La possible libération de Mohamed Bakkali, logisticien des attentats du 13 novembre 2015, provoque une vive émotion en France et en Belgique
La perspective de la libération prochaine de Mohamed Bakkali, condamné pour son rôle de logisticien dans les attentats du 13 novembre 2015 à Paris, suscite une onde de choc parmi les victimes et les autorités des deux côtés de la frontière. Cet homme, considéré comme l'un des maillons essentiels de la cellule terroriste ayant perpétré les attaques, pourrait retrouver la liberté dans les semaines à venir, ravivant des souvenirs douloureux et des inquiétudes sécuritaires.
Un parcours judiciaire complexe
Mohamed Bakkali, de nationalité belge, a été arrêté en novembre 2015 à Anderlecht, en Belgique. Il était soupçonné d'avoir fourni des armes et des logements aux commandos terroristes. En 2022, il a été condamné par la cour d'assises spéciale de Paris à 30 ans de réclusion criminelle, assortis d'une période de sûreté de 20 ans. Cependant, la justice belge, compétente pour une partie des charges, a prononcé une peine moins lourde, ouvrant la voie à une possible libération anticipée.

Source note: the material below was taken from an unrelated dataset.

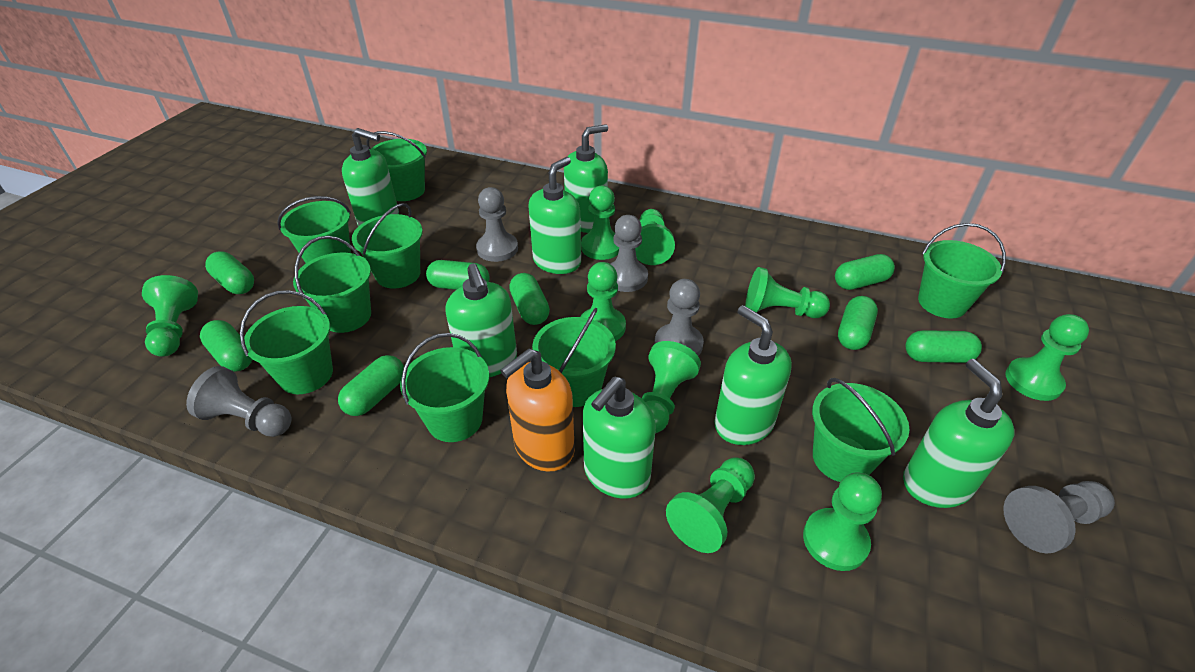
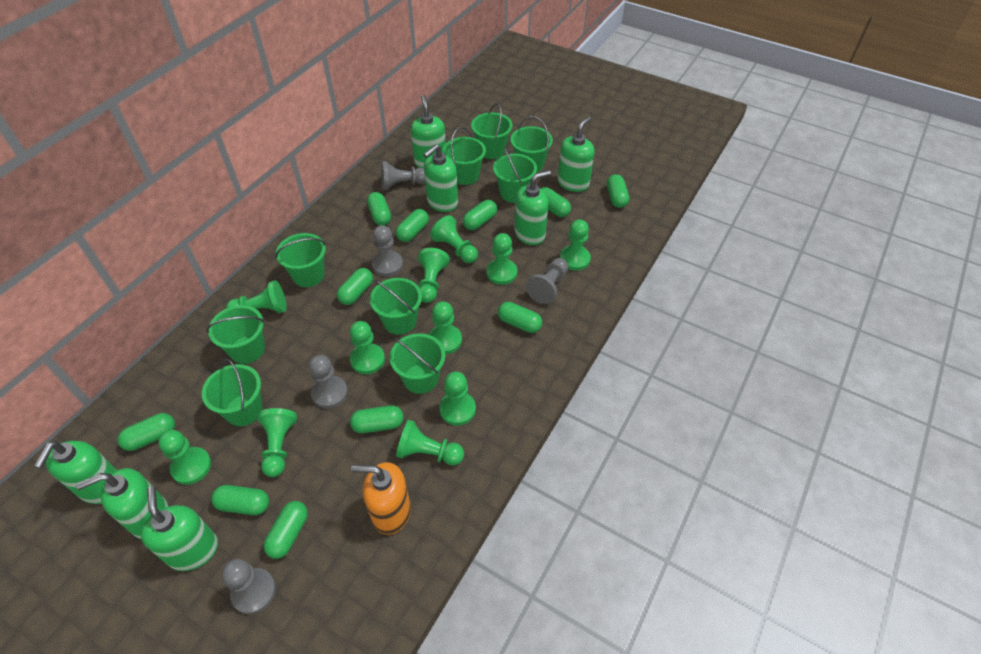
green capsule: 8 -> 11
green pawn: 9 -> 11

Les avocats de Bakkali ont déposé une demande de libération conditionnelle, arguant que leur client a purgé une partie significative de sa peine et qu'il présente des garanties de réinsertion. Cette demande a été accueillie favorablement par un tribunal belge, provoquant l'indignation des parties civiles françaises et belges.
Réactions des victimes et des autorités
Les associations de victimes des attentats du 13 novembre ont exprimé leur colère et leur incompréhension. Pour elles, la libération de Bakkali serait une insulte à la mémoire des 130 personnes tuées et des centaines de blessés. "C'est une douleur qui ne s'éteint jamais", confie une rescapée. "Voir celui qui a aidé les terroristes sortir de prison si tôt est insupportable."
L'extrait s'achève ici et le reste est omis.